> **TASK OBJECTIVE**:
List each line in the rows below that contains the string "True".

[[ SUPPLIED DATA open ]]

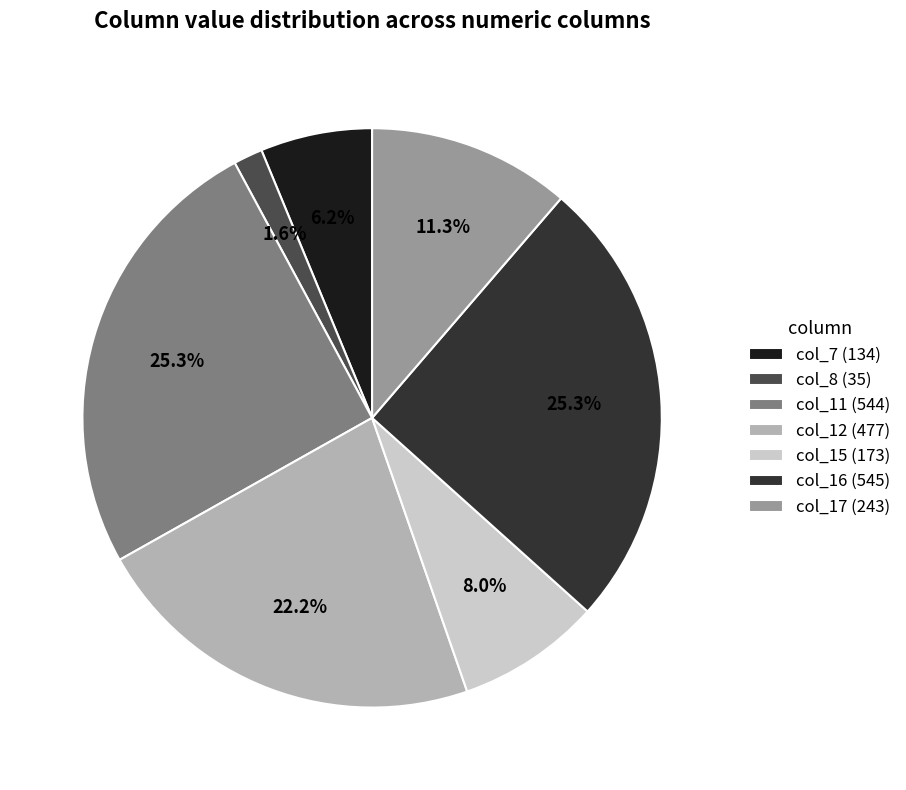

Does col_16 (545) represent more than half of the total?

No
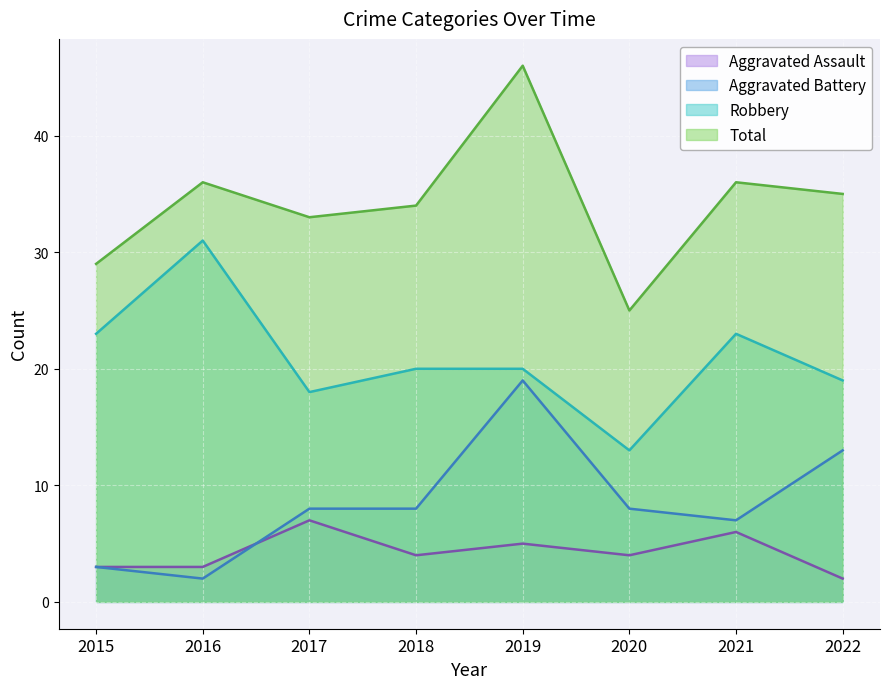

The value of Aggravated Assault at 2015 is 3. True or false?

True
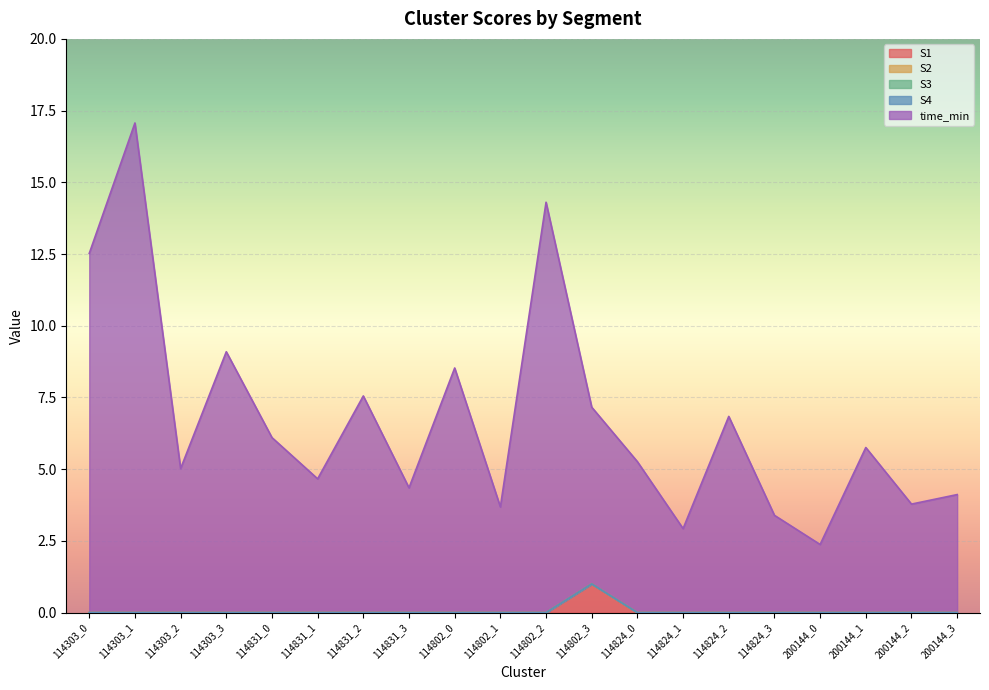

Which series changed the most between 114802_3 and 200144_2?

time_min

[[ SUPPLIED DATA closed ]]

> **EXERCISE ANSWER**:
The value of Aggravated Assault at 2015 is 3. True or false?
True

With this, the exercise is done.